TEXTE D'ÉTUDE ▸
Rwanda : la liste des hautes personnalités les plus corrompues enfin dévoilée

Le 26 juin 2020, le président Kagame a présidé une réunion des hauts cadres du Front Patriotique Rwandais (FPR, parti au pouvoir). Il a publiquement fustigé des détournements scandaleux opérés par les hautes personnalités de son administration. Il s’en est pris, séance tenante, à l’inamovible ministre des infrastructures Claver Gatete.

 

Ancien directeur du Trésor au ministère des Finances (2003-2005), ambassadeur au Royaume-Uni (2005-2009), gouverneur de la Banque nationale du Rwanda (2009-2011), ministre des Finances (2011-2018) et enfin ministre des Infrastructures d’avril 2018 à aujourd’hui, Claver Gatete est un des poids lourds du FPR.

 

Selon « Therwandan », le président Paul Kagame a sermonné, publiquement, le ministre Gatete d’avoir usé de son pouvoir pour obliger la ville de Kigali à procéder à l’asphaltage d’une route qu’il emprunte pour aller à son domicile. Le ministre a ensuite, par un simple coup de téléphone, obligé les mêmes services à placer des dos d’ânes sur cette route.

 

Il a été ensuite reproché au ministre Gatete d’avoir accordé illégalement un marché de 260 millions de FRW à l’entreprise kenyane « Out Of The Box » pour la fourniture d’un logiciel de gestion des bâtiments publics en circuitant le département directement responsable qu’est « Rwanda Housing Authority » (RHA). Claver Gatete est également cité dans un procès en cours dans lequel, lui et James Musoni un autre poids lourd du FPR, actuellement ambassadeur au Zimbabwé et son prédécesseur au ministère des Infrastructures, ont octroyé un marché de 10 milliards de FRW sans appels d’offres. Le président Kagame a dévoilé que Claver Gatete est également impliqué, en complicité avec un certain Caleb Rwamuganza, dans le payement d’un surplus de 7,5 milliards dans l’achat d’un immeuble privé.

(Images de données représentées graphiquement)
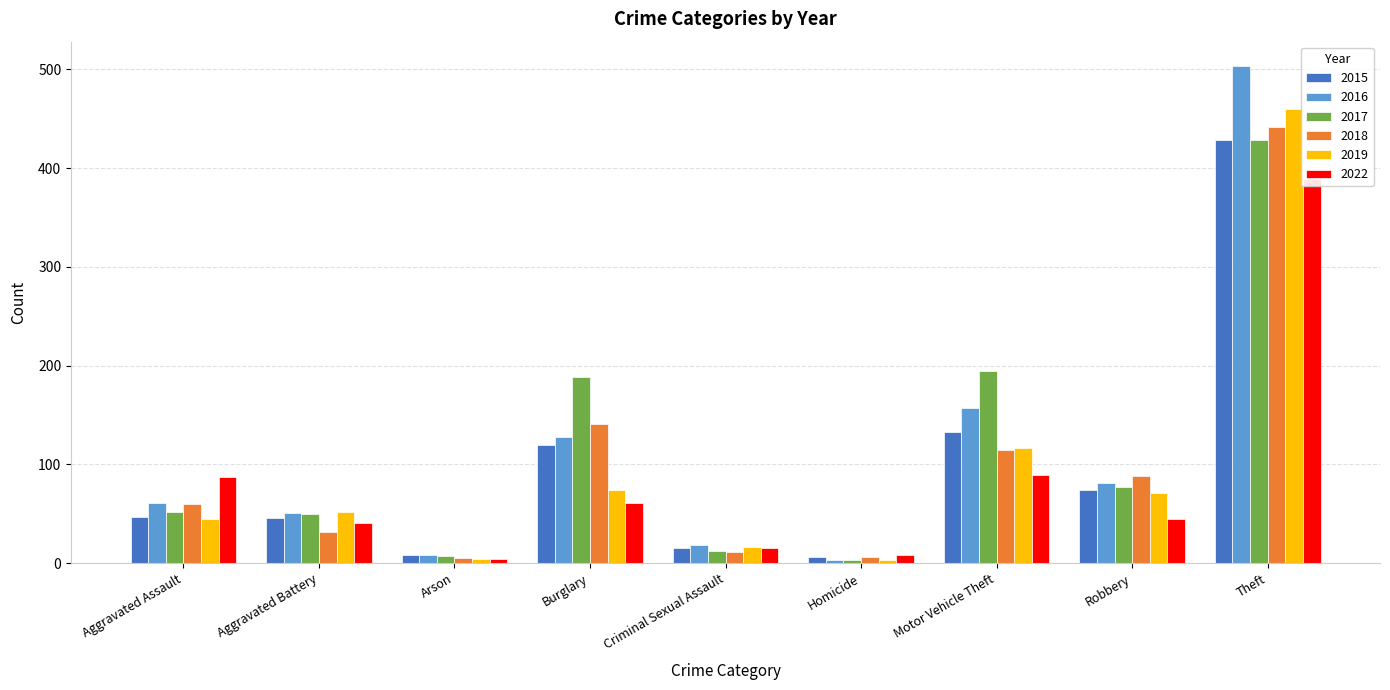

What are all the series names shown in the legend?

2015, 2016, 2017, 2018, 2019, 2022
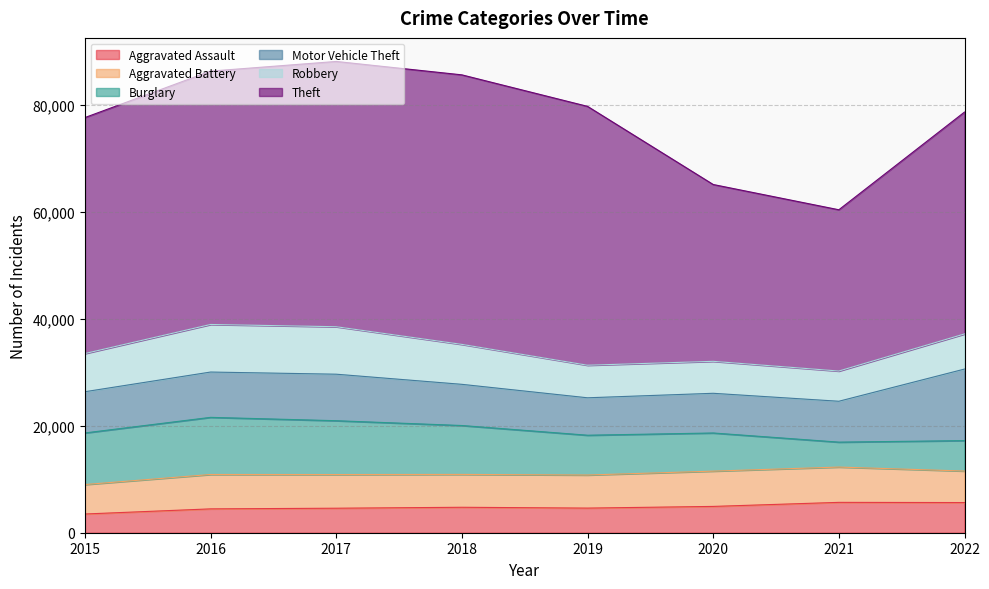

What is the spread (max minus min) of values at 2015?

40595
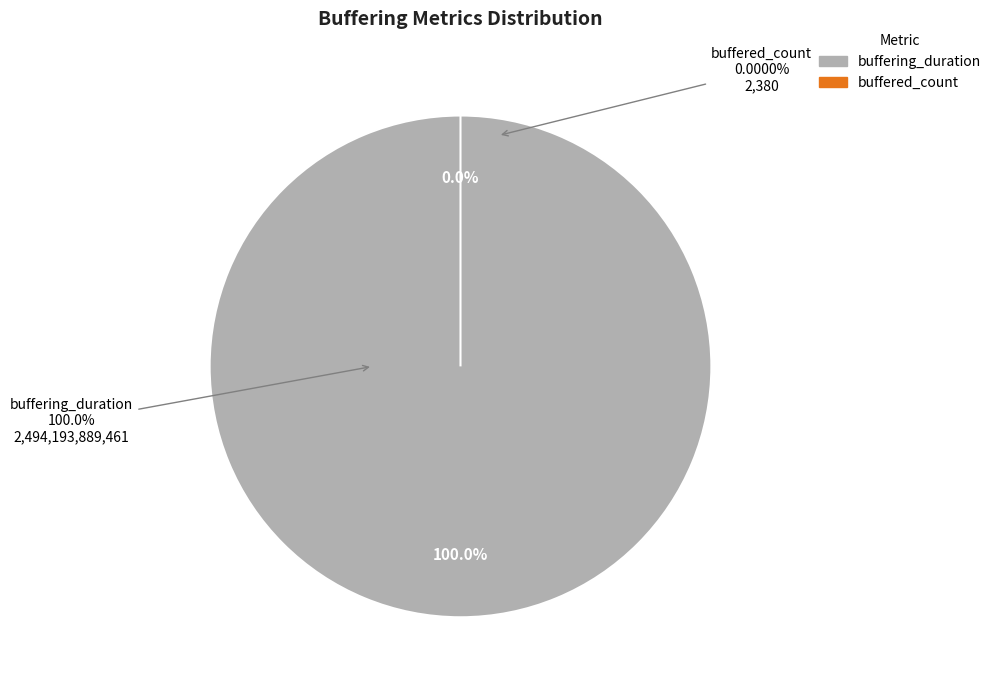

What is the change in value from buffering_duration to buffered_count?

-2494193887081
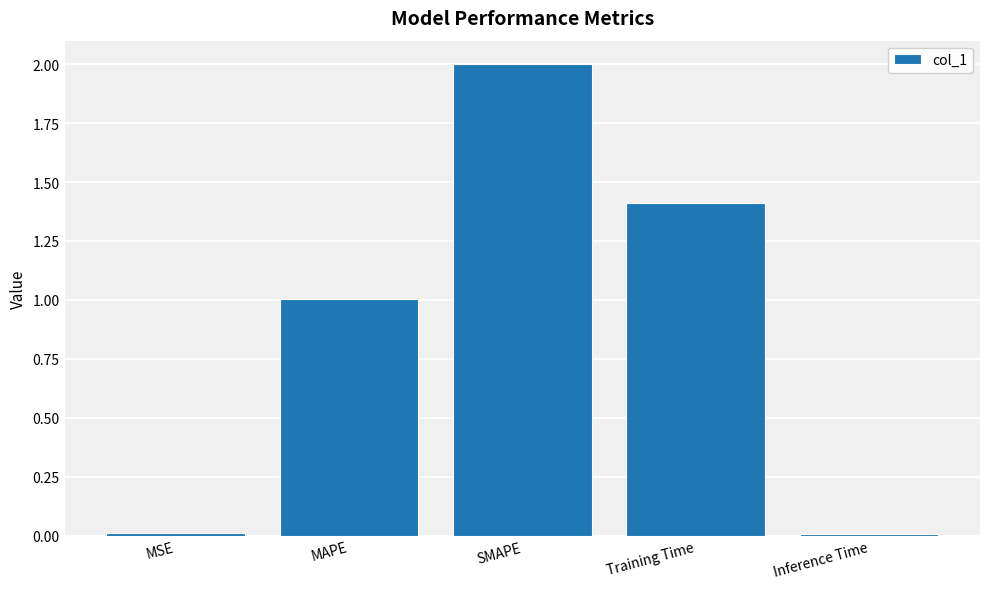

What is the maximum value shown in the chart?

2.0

CONSIGNE ▸ D'après l'article sur la corruption au Rwanda, pourquoi le président Kagame a-t-il sermonné publiquement le ministre Gatete au sujet d'une route ? Répondez en une à trois phrases.

RÉPONSE FINALE ▸ Selon « Therwandan », le président Kagame lui a reproché d'avoir usé de son pouvoir pour obliger la ville de Kigali à asphalter une route qu'il emprunte pour aller à son domicile. Le ministre a ensuite, par un simple coup de téléphone, obligé les mêmes services à placer des dos d'âne sur cette route.